Les allocataires de l’Assurance chômage perçoivent-ils des minima sociaux ?

Volet 2. Cette publication s'inscrit dans une série d’études que l’Unédic consacre à l’articulation entre Assurance chômage et solidarité. Elle permet de répondre à ces différentes questions en offrant un aperçu de la combinaison des dispositifs d’ARE, de l’allocation de solidarité spécifique, de la prime d’activité et du RSA.

Unédic

Maxime Le Bihan et Emilie Daudey

7 mars 2024

Combien d’allocataires de l’Assurance chômage perçoivent l’allocation d’aide au retour à l’emploi (ARE) et la prime d’activité ? Peuvent-ils percevoir également le revenu de solidarité active ? Qu’est-ce qui caractérise les personnes qui cumulent plusieurs prestations ? 

Cette publication est le 2ème volet d’une série d’études que l’Unédic consacre à l’articulation entre Assurance chômage et solidarité. Elle permet de répondre à ces différentes questions en offrant un aperçu de la combinaison des dispositifs d’ARE, de l’allocation de solidarité spécifique, de la prime d’activité et du RSA.
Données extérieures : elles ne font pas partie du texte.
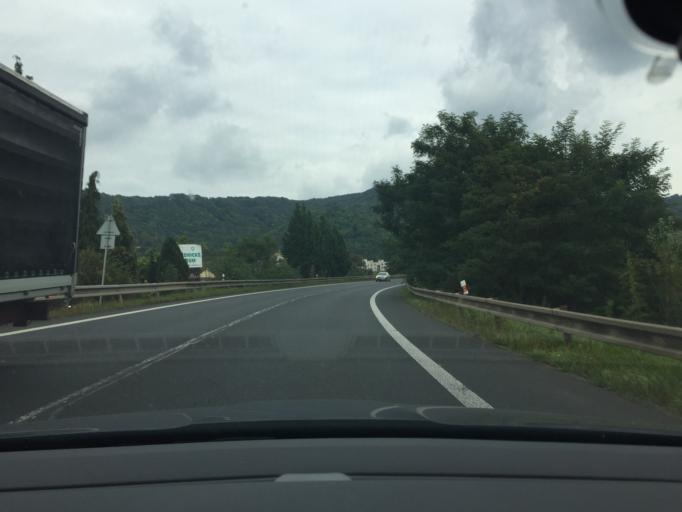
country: CZ
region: Ustecky
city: Velke Brezno
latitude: 50.6768
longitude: 14.1113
A lire : Assurance chômage et minima sociaux : panorama des dispositifs (volet 1)

A lire : Comment s'articulent chômage, prime d'activité et RSA ? (volet 3)
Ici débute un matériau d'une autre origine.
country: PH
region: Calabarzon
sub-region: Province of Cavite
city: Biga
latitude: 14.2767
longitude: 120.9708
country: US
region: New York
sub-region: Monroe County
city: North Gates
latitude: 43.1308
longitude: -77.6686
Les prestations sociales et minima sociaux en lien avec l’emploi 

La protection sociale française comprend deux systèmes qui fonctionnent côte-à-côte, avec des logiques différentes : d’une part, les minima et prestations sociales, telles que l’allocation de solidarité spécifique, le revenu de solidarité active ou l’allocation aux adultes handicapés ; d’autre part, l’Assurance chômage, qui verse principalement une allocation d’aide au retour à l’emploi. L’Assurance chômage et la solidarité nationale ne sont ni financées ni pilotées par les mêmes acteurs : contrairement aux minima et prestations sociales qui procèdent de la loi et dépendent de l’État, des organismes de sécurité sociale et des départements, l’Assurance chômage est gérée par l’Unédic, association paritaire. 

A l’instar des allocations chômage, l’allocation de solidarité spécifique (ASS), la prime d’activité (PA) et le revenu de solidarité active (RSA) ont des liens avec la privation ou la reprise d’emploi.
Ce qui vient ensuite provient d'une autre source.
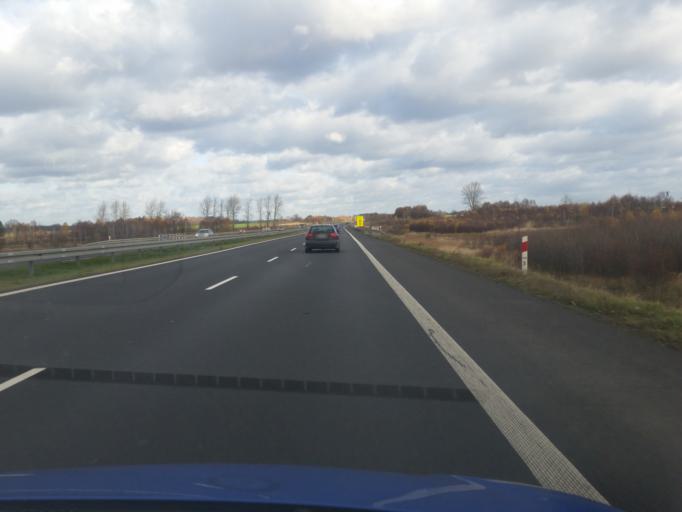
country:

  • Le versement de l’allocation d’aide au retour à l’emploi (ARE) (financée par l’Unédic) est conditionné au passé professionnel. Pour inciter au retour à l’emploi, si l’allocataire retravaille, il bénéficiera d’une partie de son allocation de chômage dans la limite du plafond de son ancien salaire. L’ARE indemnisait 2,4 millions de personnes à mi-2023.
  • La prime d’activité (financée par l’État) est versée aux actifs des ménages occupant des emplois peu rémunérés. Elle a un rôle d’incitation à l’activité en intervenant comme une subvention aux bas salaires pour un ménage. La prime d’activité était versée à 4,7 millions de foyers à mi-2023.
  • Le RSA (financé par les départements) est attribué aux ménages ne disposant pas ou très peu de revenu d’activité. Le RSA était versé à 1,8 million de foyers, soit 2,4 millions de bénéficiaires à mi-2023.
  • L’ASS (financée par l’État) est versée aux personnes ayant épuisé leurs droits à l’ARE. On ne peut par conséquent pas bénéficier simultanément de l’ARE et de l’ASS. Elle est attribuée sous conditions de ressources aux personnes justifiant de 5 années d’activité salariée dans les 10 années précédentes. L’ASS n’est cumulable avec les revenus d’activité que durant 3 mois. Au-delà, si l’activité se poursuit, le cumul n’est plus possible. L’ASS était versée à 300 000 personnes à mi-2023.

 

RSA et prime d’activité peuvent être versées simultanément à l’ARE (au contraire de l’ASS, qui ne peut être versée qu’aux personnes ayant épuisé leur ARE) mais seulement en complément du montant versé par l’Assurance chômage. Les situations administratives des bénéficiaires de ces prestations au regard de l’emploi différent cependant.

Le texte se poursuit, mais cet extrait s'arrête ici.